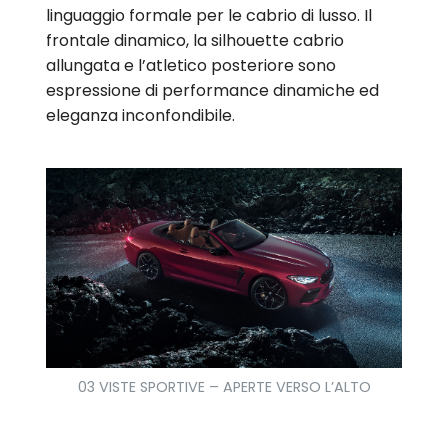
linguaggio formale per le cabrio di lusso. Il
frontale dinamico, la silhouette cabrio
allungata e l’atletico posteriore sono
espressione di performance dinamiche ed
eleganza inconfondibile.
03 VISTE SPORTIVE – APERTE VERSO L’ALTO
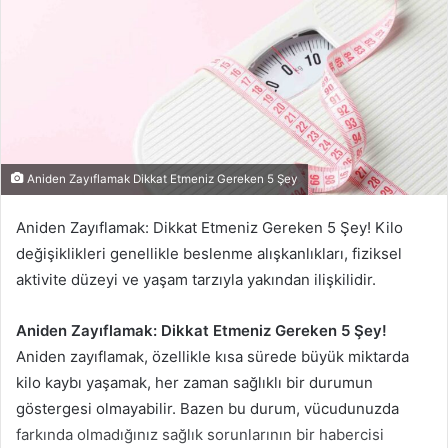
Aniden Zayıflamak Dikkat Etmeniz Gereken 5 Şey
Aniden Zayıflamak: Dikkat Etmeniz Gereken 5 Şey! Kilo
değişiklikleri genellikle beslenme alışkanlıkları, fiziksel
aktivite düzeyi ve yaşam tarzıyla yakından ilişkilidir.
Aniden Zayıflamak: Dikkat Etmeniz Gereken 5 Şey!
Aniden zayıflamak, özellikle kısa sürede büyük miktarda
kilo kaybı yaşamak, her zaman sağlıklı bir durumun
göstergesi olmayabilir. Bazen bu durum, vücudunuzda
farkında olmadığınız sağlık sorunlarının bir habercisi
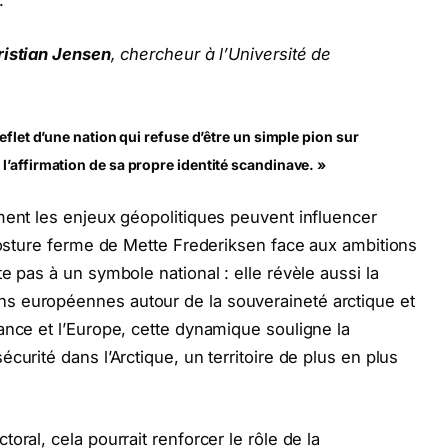
.
ristian Jensen
, chercheur à l’Université de
reflet d’une nation qui refuse d’être un simple pion sur
l’affirmation de sa propre identité scandinave. »
ment les enjeux géopolitiques peuvent influencer
 posture ferme de Mette Frederiksen face aux ambitions
e pas à un symbole national : elle révèle aussi la
s européennes autour de la souveraineté arctique et
ance et l’Europe, cette dynamique souligne la
curité dans l’Arctique, un territoire de plus en plus
oral, cela pourrait renforcer le rôle de la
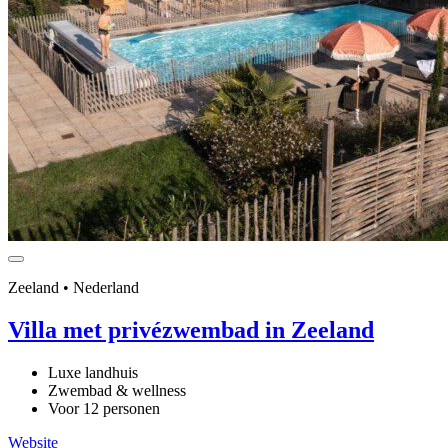
Zeeland • Nederland
Villa met privézwembad in Zeeland
Luxe landhuis
Zwembad & wellness
Voor 12 personen
Website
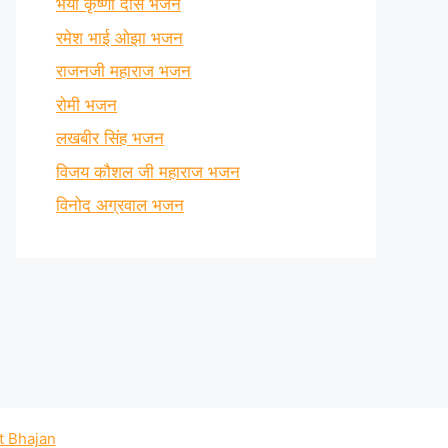
भैया कृष्णा दास भजन
रमेश भाई ओझा भजन
राजनजी महाराज भजन
रोमी भजन
लखबीर सिंह भजन
विजय कौशल जी महाराज भजन
विनोद अग्रवाल भजन
t Bhajan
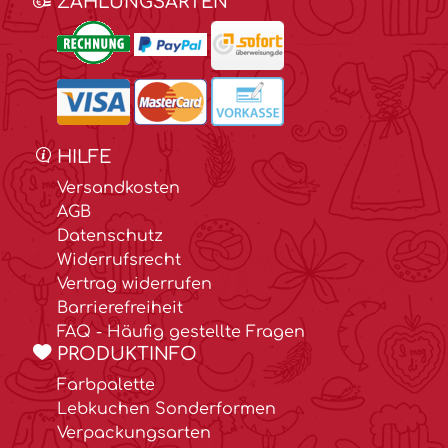
ZAHLUNGSARTEN
HILFE
Versandkosten
AGB
Datenschutz
Widerrufsrecht
Vertrag widerrufen
Barrierefreiheit
FAQ - Häufig gestellte Fragen
PRODUKTINFO
Farbpalette
Lebkuchen Sonderformen
Verpackungsarten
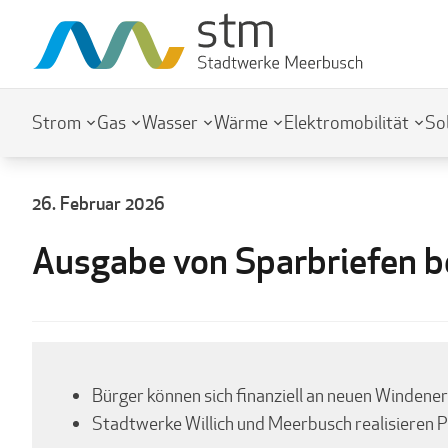
Strom
Gas
Wasser
Wärme
Elektromobilität
So
26. Februar 2026
Ausgabe von Sparbriefen b
Bürger können sich finanziell an neuen Windener
Stadtwerke Willich und Meerbusch realisieren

***

All lines in the entries above that include "cabrio" should be found and copied.

linguaggio formale per le cabrio di lusso. Il
frontale dinamico, la silhouette cabrio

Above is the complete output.